<snip>
> I am not 100% certain, but this is the only change
> that I implemented that made the difference. It might explain why
> when both drives were installed that the system booted, but when
> either was removed, it would not boot.
>
> Using LBA translation method in both the BIOS and with fdisk using
> matching LBA geometries, I can now boot from either drive- the way
> raid1 is meant to be . . .
>
<snip>
This is an issue with the firmware on the drive itself. Intrestingly
enough, I have 2 identical (??) 20 gig drives purchased at the same
time that report differently to the kernel at boot. When probed, one
reports CHS and the other reports LBA values. I haven't checked in
detail, but I suspect that the firmware revision levels on the
disks are different. The disks will operate with either setting in
the motherboard bios, and will report those settings to fdisk.
However, the kernel wants to use the probe values or will not
consistently write the correct stuff to the disk. So.... one is set
up as CHS and the other as LBA -- both are in the same raid 1 set and
all works fine with those settings.
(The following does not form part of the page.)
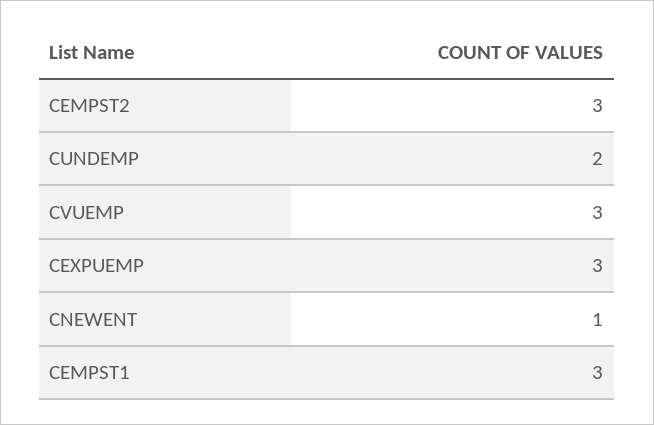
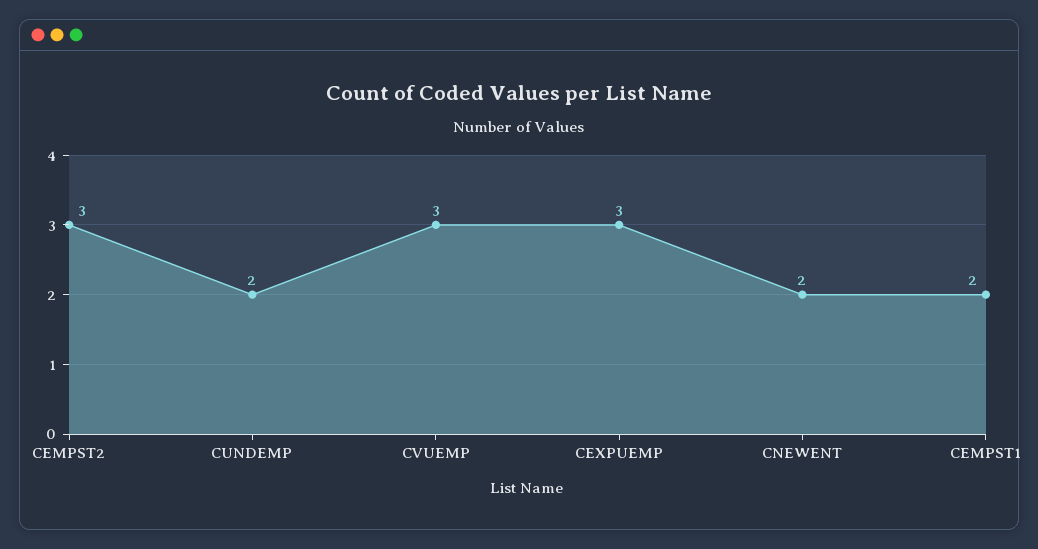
CNEWENT: 1 -> 2
CEMPST1: 3 -> 2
It does not work fine when
otherwise.
Bottom line, it is important to note the probe values reported by the
kernel and to use those values to set the bios on the motherboard
since fdisk uses the bios values when creating the partitions and it
seems like the kernel uses the probe values read from the ide
interface. Maybe I haven't got it quite right, but this is as close
as I've managed without digging into the code.